RTX-KG2's meta-KG contains 57 meta-nodes and 45,2813 meta-edges, as of my last check, making up a significant majority of ARAX's meta-KG. As for time performance, the duration of the rebuilding process is highly variable since it depends on many requests to KPs. It seems as though the process of building the Meta-KG takes about 10 seconds, and a similar 10 seconds for refreshing the meta-map

rcpeene commented 2 years ago

I've added a bit more logic to remove 'null' properties that don' need to exist in the Meta-KG, and to properly assign values to the knowledge_types property of meta-edges. After my meeting with @dkoslicki, my understanding is that most meta-edges in ARAX should have only 'lookup' (default) as their knowledge_types values. The exceptions are meta-edges that have a subject--predicate--object triple of the following form ChemicalMixture--ameliorates--DiseaseOrPhenotypicTrait, or DiseaseOrPhenotypicTrait--is_ameliorated_by--ChemicalMixture. This includes subject, object, and predicate values that are descended from the categories I just mentioned. Meta-edges with these triples have both 'lookup' and 'inferred' as their knowledge_types.
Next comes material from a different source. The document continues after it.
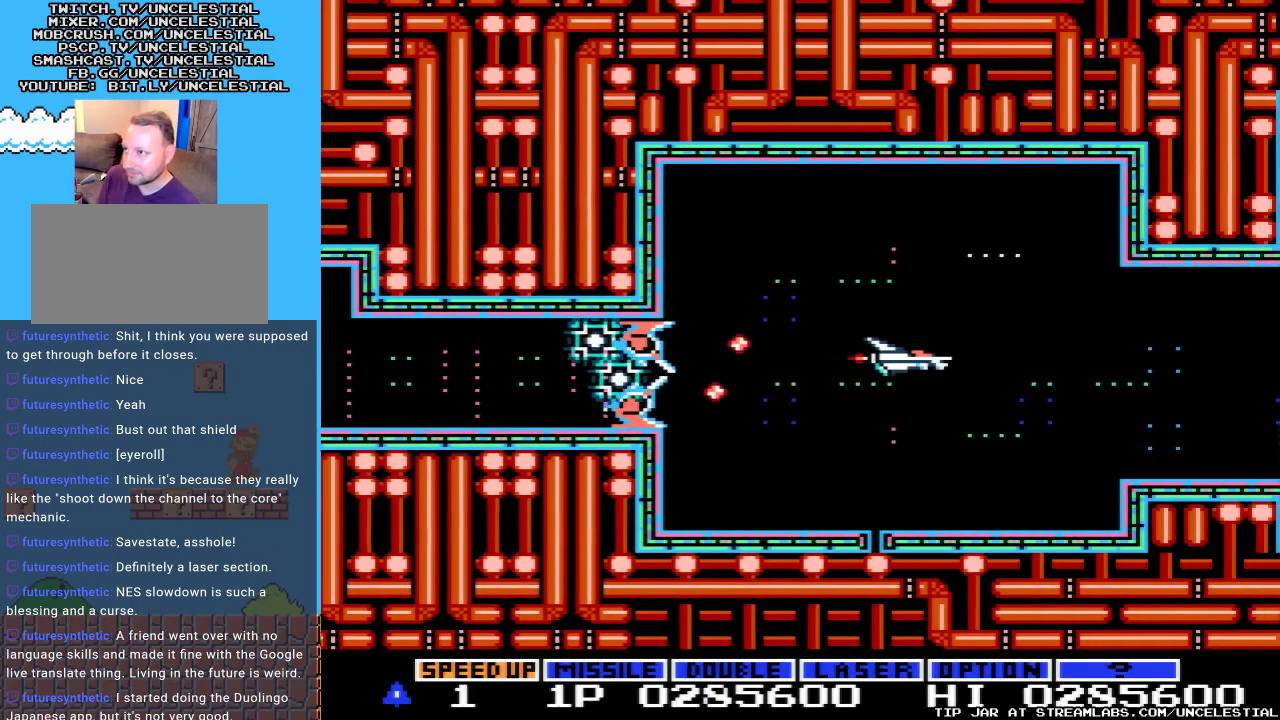
{"buttons": ["A", "DPAD_DOWN", "DPAD_LEFT"], "events": [[200, "DPAD_DOWN", "down"], [400, "DPAD_RIGHT", "up"], [500, "DPAD_LEFT", "down"]]}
Unless someone else has feedback, I think the Meta-KG is complete with this implementation.

rcpeene commented 2 years ago

Further discussion; It looks like the Meta-KG creation process is much longer than I originally estimated. It takes >30 seconds in most of the tests I ran. After talking to @amykglen, we decided to change the caching mechanism so that it only gets updated once every 24 hours.

rcpeene commented 2 years ago

Code has been tested and pushed. A PR has been issued.

saramsey commented 2 years ago

Should this be marked high priority? Just wondering what else might be gating on this issue.

amykglen commented 2 years ago

it's just waiting on me to review/merge. though it's not high priority, since it's an optional feature. I'll merge it soon

amykglen commented 2 years ago

one thing I think we should do before merging issue1879 is combining the two requests to get KPs' meta KGs. it looks like right now there's one request to get info for Expand's 'meta map' and another to build this new meta KG, even though the building of those two things is paired; think we should combine these since it's somewhat time-consuming to get all KPs' meta KGs.